Marketing

GWG et le marché canadien-français

par Lucie Bettez

Illustration de catalogue Il faut attendre les années 1960 pour que GWG, soucieuse d'élargir sa distribution au Canada, commence à offrir ses produits en français. Les catalogues de l'entreprise comportent une description bilingue à partir de 1965.

Dans les années 1970 et 1980, les jeans GWG sont les vêtements de base de toute une génération de Canadiens français. Non seulement sont-ils vendus à prix raisonnable, mais le style et le confort des jeans délavés sont très appréciés. La marque « Scrubbies » est particulièrement populaire. Don Freeland, créateur des Scrubbies pour GWG, se souvient d'une commande de 900 jeans chez Eaton à Montréal : « Elle a été déballée un vendredi et placée sur les rayons. Le samedi, il ne restait plus un seul jean. Les jeunes là-bas se damneraient pour la mode. »

GWG met aussi en marché plusieurs marques à résonance française, dont « Cachet Cadet » (1979), « Femme Fit » (1980), « Poupounette » (1980) et « Pionnier » (1980).

Publicité GWG GWG utilise essentiellement deux stratégies publicitaires. La première repose sur les journaux ou circulaires des grands magasins tels que Woolworth, Zellers, La Baie ou Bonimart qui annoncent les produits GWG pendant les soldes de printemps, pour la rentrée scolaire de septembre et au temps des Fêtes. Dans ce cas, GWG ne décide ni quand, ni quoi, ni à quel prix annoncer. Les magasins choisissent les produits qu'ils veulent vendre et les maquettes de publicité. À notre connaissance, la première publicité des produits GWG dans un journal de langue française remonte à 1976.

▸ **Entrées de données**:
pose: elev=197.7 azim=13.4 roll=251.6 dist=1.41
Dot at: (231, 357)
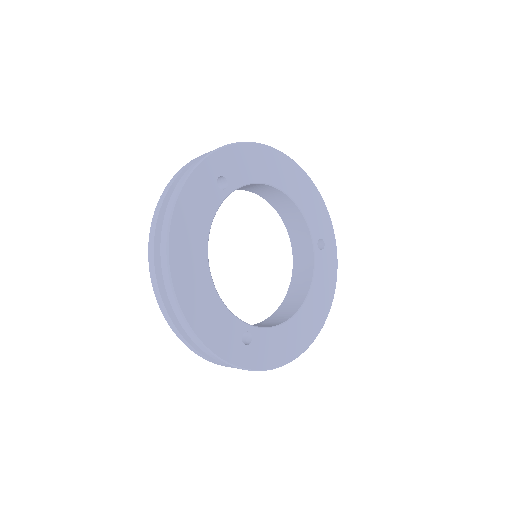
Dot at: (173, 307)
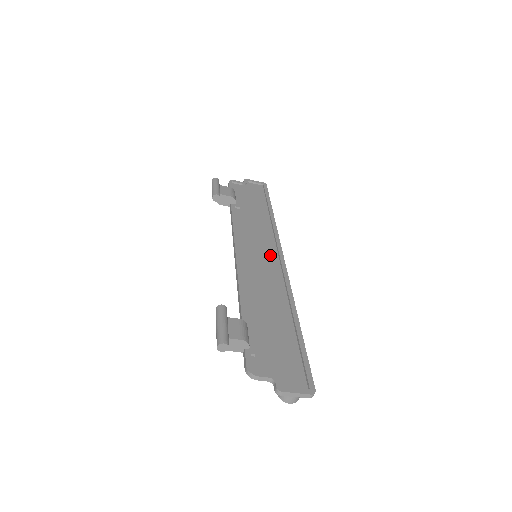
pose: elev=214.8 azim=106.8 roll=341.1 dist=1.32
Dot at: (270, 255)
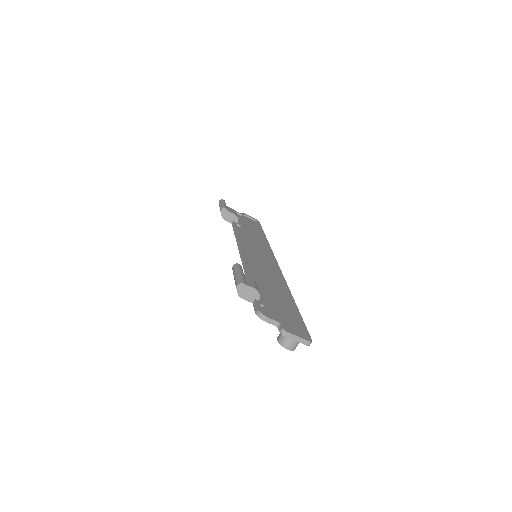
Dot at: (267, 259)
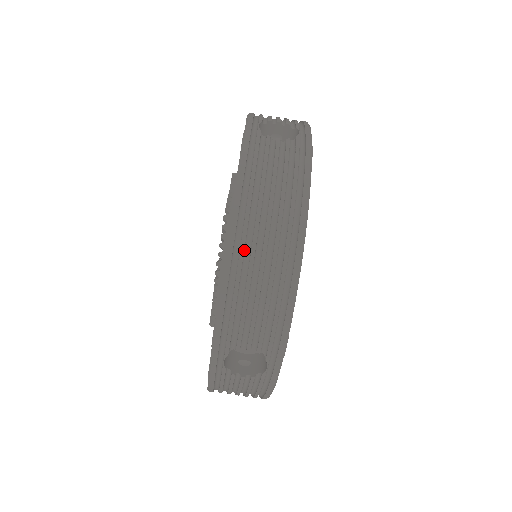
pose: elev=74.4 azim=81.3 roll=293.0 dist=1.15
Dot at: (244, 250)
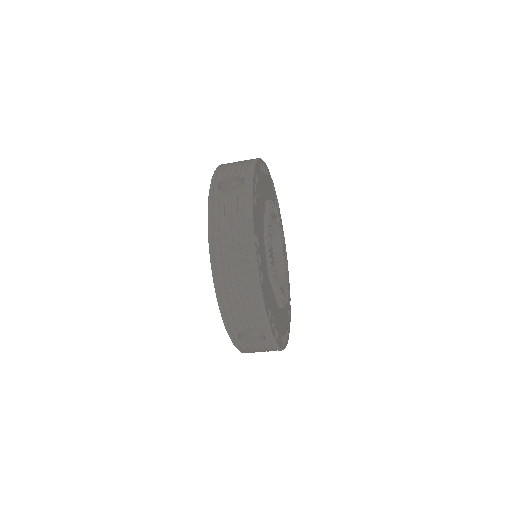
Dot at: (223, 275)
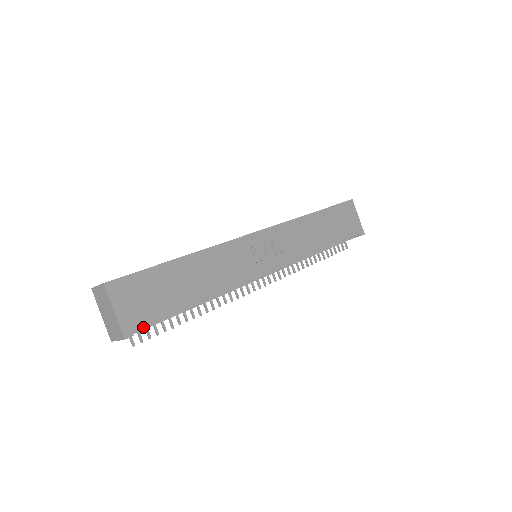
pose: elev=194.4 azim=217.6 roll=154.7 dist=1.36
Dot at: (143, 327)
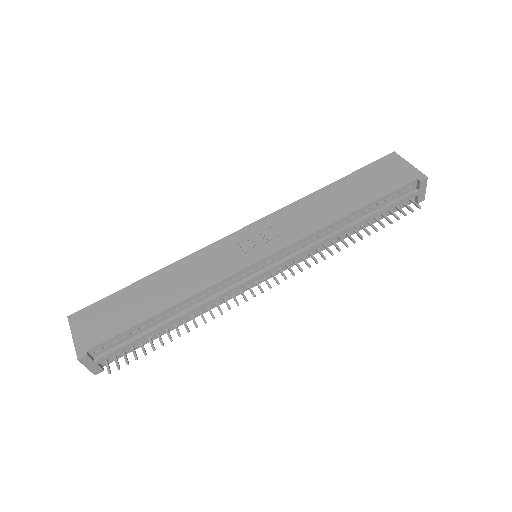
Dot at: (111, 350)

▸ **Exercice 1**:
Dans le texte sur GWG et le marché canadien-français, relevez toutes les marques à résonance française que GWG met en marché, avec l'année de chacune.
▸ **Exercice 2**:
Reprenez sous forme de liste courte le paragraphe qui commence par « Dans les années 1970 et 1980 » dans le texte sur GWG, en gardant ses faits principaux.
▸ **Exercice 3**:
Poursuivez le texte sur GWG et le marché canadien-français à partir de sa dernière phrase.

▸ **Réponse 1**:
- « Cachet Cadet » (1979)
- « Femme Fit » (1980)
- « Poupounette » (1980)
- « Pionnier » (1980)

▸ **Réponse 2**:
- Dans les années 1970 et 1980, les jeans GWG sont un vêtement de base pour toute une génération de Canadiens français.
- Ils se vendent à prix raisonnable, et on apprécie le style et le confort des jeans délavés.
- La marque « Scrubbies » est particulièrement populaire.
- Don Freeland, qui a créé les Scrubbies pour GWG, se souvient d'une commande de 900 jeans chez Eaton à Montréal : placés sur les rayons un vendredi, ils étaient tous vendus le samedi.

▸ **Réponse 3**:
La seconde stratégie s'appuie sur des annonces expressément conçues pour GWG qui paraissent dans des revues ou sont diffusées à la radio et à la télévision. Bien que GWG se soit annoncée dans les autobus en anglais, aucune réclame du genre n'a été retrouvée en français. Les publicités diffusées dans les médias francophones sont en gros les mêmes que celles des médias anglophones, et toutes ciblent une clientèle précise. GWG adapte son message pour permettre à chacun de s'identifier aux personnages de ses annonces.

Publicité pour Woolworth GWG utilise largement la presse écrite anglophone jusqu'aux années 1970. Les revues prouvent leur efficacité publicitaire : souvent conservées pour référence, elles passent de mains en mains et se retrouvent dans les salles d'attente du dentiste ou du médecin, ce qui prolonge la visibilité des annonces. Néanmoins du côté francophone, parmi les centaines de pages de revues masculines et féminines soigneusement épluchées, seulement quatre publicités pour GWG ont été repérées dans Châtelaine - seule revue de mode féminine largement distribuée au Québec jusqu'aux années 1980 - et l'une d'elles est celle d'un détaillant. GWG annonce ses Scrubbies pour hommes dans Châtelaine, sachant que les femmes achètent souvent pour leurs fils et leurs maris. L'absence de publicité pour GWG dans les revues masculines à partir des années 1980, malgré l'intérêt croissant des messieurs pour la mode, souligne l'hiatus apparent entre GWG et la nouvelle génération d'acheteurs.

Publicité pour GWG filles Publicité GWGeans Publicité pour Femme fit Les trois autres publicités de Châtelaine visent les fillettes et les femmes de tous âges. La première date d'avril 1980 et vise les filles de 7 à 12 ans ; la deuxième, en septembre 1980, cible les adolescentes de 13 à 16 ans ; la troisième (avril 1981) s'adresse aux femmes. Les deux premières mentionnent en passant d'autres vêtements fabriqués par GWG. L'annonce du jean « Va-et-Vient » (Femme Fit) est intéressante, car elle présente un dessin - et non une photo - de deux femmes dans la fin de la vingtaine, début trentaine. Elle insiste sur la capacité de ce jean à s'ajuster au corps et sur son allure mode, et se démarque nettement des autres publicités dans la mesure où les annonces dessinées sont rares dans les revues féminines de l'époque. Au même moment, GWG s'est taillé une position très enviable dans le marché en annonçant des produits de toutes sortes pour tous les groupes d'âge.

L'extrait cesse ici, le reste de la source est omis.